The Five Paragraph Essay


At this moment, children across the United States are gazing at posters of hamburgers, counting on their own five fingers, sketching outlines studded with roman numerals and dots and dashes. Why? to try and construct that keystone achievement of the public school classroom: the five paragraph essay. We teachers natter on about Thesis Statements! And Topic Sentences! And Supporting Proof! As if these are universal truths—divine principles like Faith, Hope, and Charity; Maiden, Mother, and Crone; John, Paul and Ringo. We cling to this five paragraph lifeboat like it can calm the waters, guide us to shore, take us to new realms. But is it all just tinkling brass—form without substance? Is the five-paragraph essay really the essential first tool for organizing thought on paper?

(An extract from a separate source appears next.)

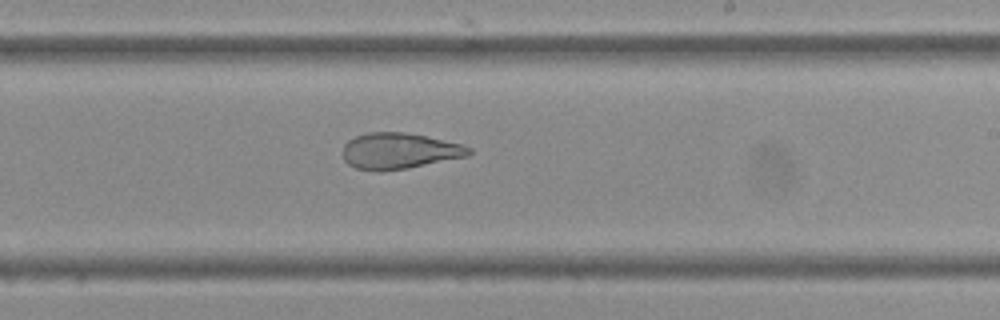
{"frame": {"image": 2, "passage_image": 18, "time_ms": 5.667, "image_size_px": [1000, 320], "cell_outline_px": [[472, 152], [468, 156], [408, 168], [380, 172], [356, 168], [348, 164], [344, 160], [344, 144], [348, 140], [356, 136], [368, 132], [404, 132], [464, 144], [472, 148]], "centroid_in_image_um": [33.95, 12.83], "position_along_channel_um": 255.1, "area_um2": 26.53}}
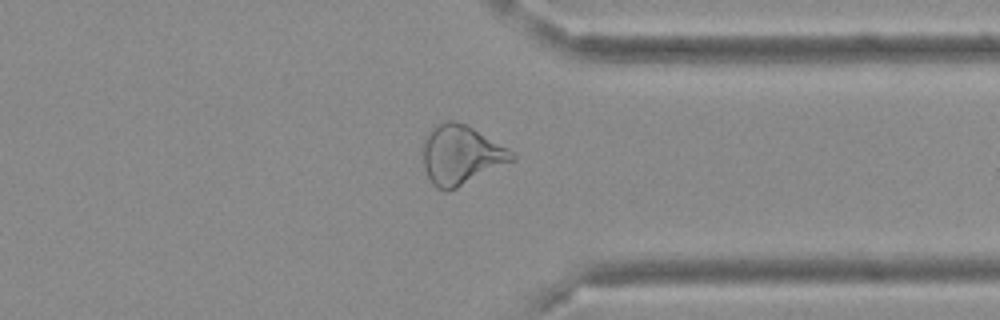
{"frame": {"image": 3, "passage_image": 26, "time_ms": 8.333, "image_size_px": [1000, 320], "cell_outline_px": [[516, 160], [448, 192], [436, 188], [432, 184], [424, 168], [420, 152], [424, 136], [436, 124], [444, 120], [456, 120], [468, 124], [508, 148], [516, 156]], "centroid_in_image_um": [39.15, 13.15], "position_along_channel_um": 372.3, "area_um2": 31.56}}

Poetry doesn’t have a thesis statement. Gerard Manley Hopkins didn’t need to say, “Eh hem. This poem will be about the variegation of life and how that diversity reflects the joyfulness of our connection with our Creator.” He simply splashes us with his cacophonous rainbow of description: “skies of couple-color as a brinded cow, rose-moles all in stipple upon trout that swim, fresh firecoal chestnut falls, finches wings…” Much of the work of poetry is to mask the formal organizing elements—not underline them. Emily Dickenson’s poetry may seem to march directly to its point as it bounces along in hymnodic beats, but it remains compulsively rereadable because the meaning of her poems opens, closes, shifts and inverts, depending on the moment of reading. The poems that I read at 15 are not the same when I reread them at 30. The words have remained unchanged marks on the page, but somehow they are new.

Fiction, too, doesn’t spell out its aims and purposes—in fact, it offends our sensibilities as readers if the moral of a story is too obvious or heavyhanded. As JRR Tolkien muttered in the introduction to The Fellowship of the Rings,  “I cordially dislike allegory in all its manifestations, and always have done so since I grew old and wary enough to detect its presence. I much prefer history – true or feigned– with its varied applicability to the thought and experience of readers. I think that many confuse applicability with allegory, but the one resides in the freedom of the reader, and the other in the purposed domination of the author.”  Fiction may be symbolic or relatable or relevant—the author masks the work of that symbolism and relevance. Fiction is thematic, not pedantic. This means that great fiction includes in its body (like organs on a skeleton) universal human ideas such as Redemption, Pain, Revenge, Faith, Love, Change, Growth, but that it refrains from moralizing about those great ideas. The freedom to draw conclusions “resides,” as Tolkien says, in the reader, not in “the domination of the author.”

Great works of biography, fiction, poetry and drama lack the obvious external machinery of Thesis Statements and Topic Sentences and Concluding Paragraphs.  So why do we insist that students master this form? I spend days demanding coherent topic sentences, clear theses, and substantive proof. My students rage, I snarl, outlines are erased and re-done and erased again; essays are returned horribly marred with gashes of color (I don’t think it softens the blow to receive essay corrections in purple crayon, but I persist.) This is why: The simple machinery of the five-paragraph essay shows the WORK of thought. I want my students to be able to use the lever, the inclined plane, the wedge of basic writing to roll, screw, fasten and MOVE their ideas from the inside of their head to the inside of my head. Later, once I am convinced that they understand the skeleton of their thoughts and that they know how to stack the legs upon the feet and not upon the ribcage, and to top is all with a crowning skull of an ACTUAL POINT, then I will help them obfuscate. I will help them drape their body paragraphs with meat. I will help them circumlocute. I will teach them to be ironic, to distract, to prop up and then light up strawman arguments. I will teach them subtlety and wittiness and understatement.

So in spite of the classroom hours spent hissing and spitting, “WHAT IS YOUR THESIS UNDERLINE YOUR THESIS MAKE YOUR PROOF SUPPORT YOUR THESIS” and the forehead-denting headsmacking that accompanies the outburst, “Kumu Becca, what is a thesis?” I will persist in insisting on Introduction, Body, Body, Body, Conclusion; Bread, Lettuce, Tomato, Meat, Bread; Thesis, Topic Sentence, Proof, Proof, Proof, Topic Sentence, Proof, Proof, Proof, Topic Sentence, Proof, Proof, Proof. Because the milk has to come before the meat; the 2x4 frame before the drywall, the daily jog before the marathon. The five paragraph essay remains the first exercise in logical writing.